▶ **Records from a collection**
<<<<

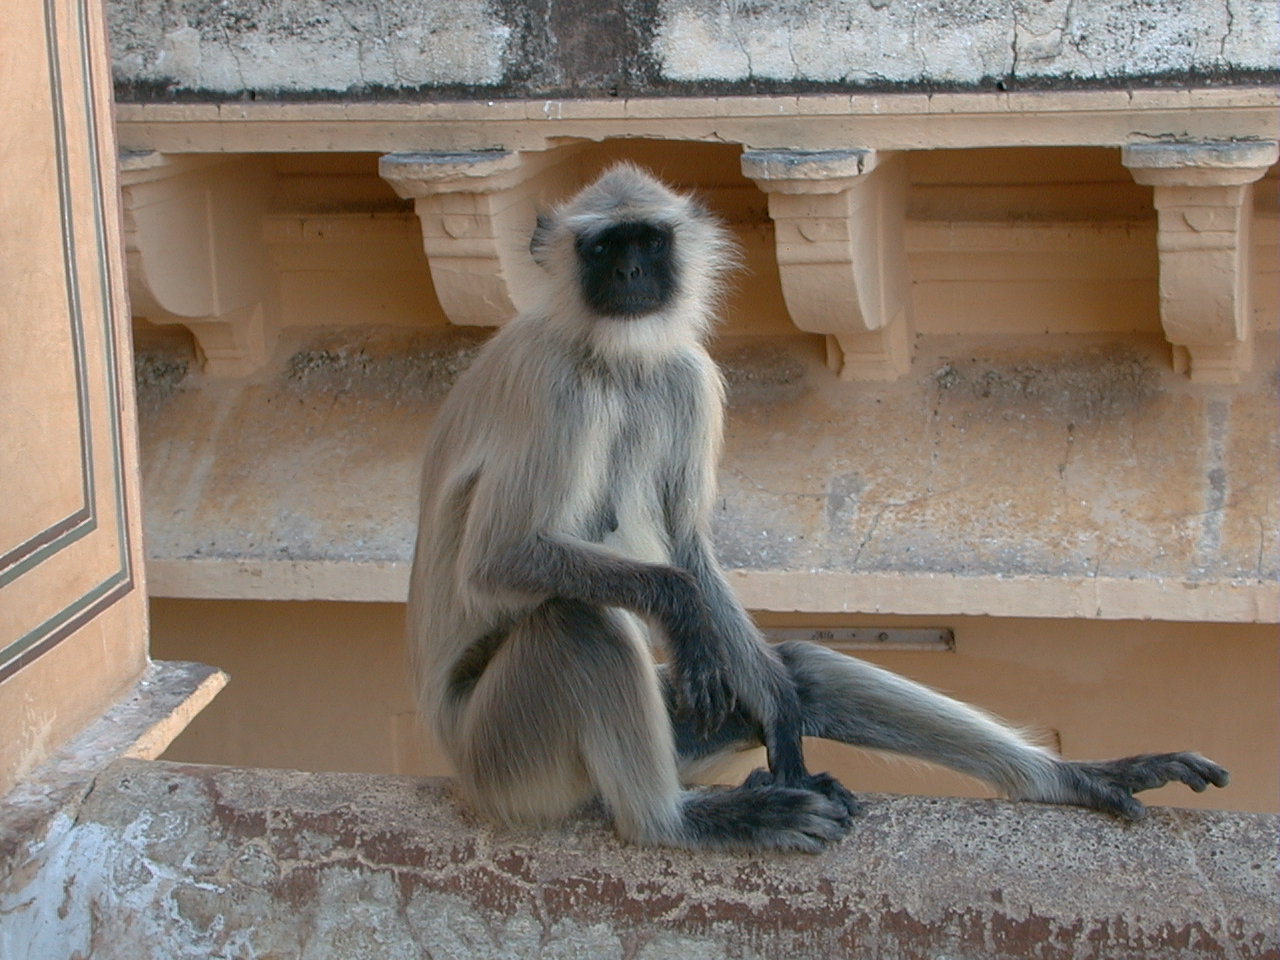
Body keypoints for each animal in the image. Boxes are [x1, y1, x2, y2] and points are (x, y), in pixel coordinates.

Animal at [409, 167, 1228, 855]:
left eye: (649, 241)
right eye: (605, 246)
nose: (631, 273)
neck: (615, 357)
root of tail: (455, 756)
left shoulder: (685, 374)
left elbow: (688, 549)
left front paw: (777, 711)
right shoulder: (552, 386)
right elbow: (503, 560)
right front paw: (678, 607)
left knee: (802, 672)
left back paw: (1067, 777)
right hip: (505, 753)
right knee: (577, 623)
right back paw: (678, 822)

>>>>

▶ **PROBLEM STATEMENT**
The result should consist solely of the lines from the one that contains "left eye: (649, 241)" to the last line of the records above, reproduced exactly.

▶ **RESPONSE AREA**
left eye: (649, 241)
right eye: (605, 246)
nose: (631, 273)
neck: (615, 357)
root of tail: (455, 756)
left shoulder: (685, 374)
left elbow: (688, 549)
left front paw: (777, 711)
right shoulder: (552, 386)
right elbow: (503, 560)
right front paw: (678, 607)
left knee: (802, 672)
left back paw: (1067, 777)
right hip: (505, 753)
right knee: (577, 623)
right back paw: (678, 822)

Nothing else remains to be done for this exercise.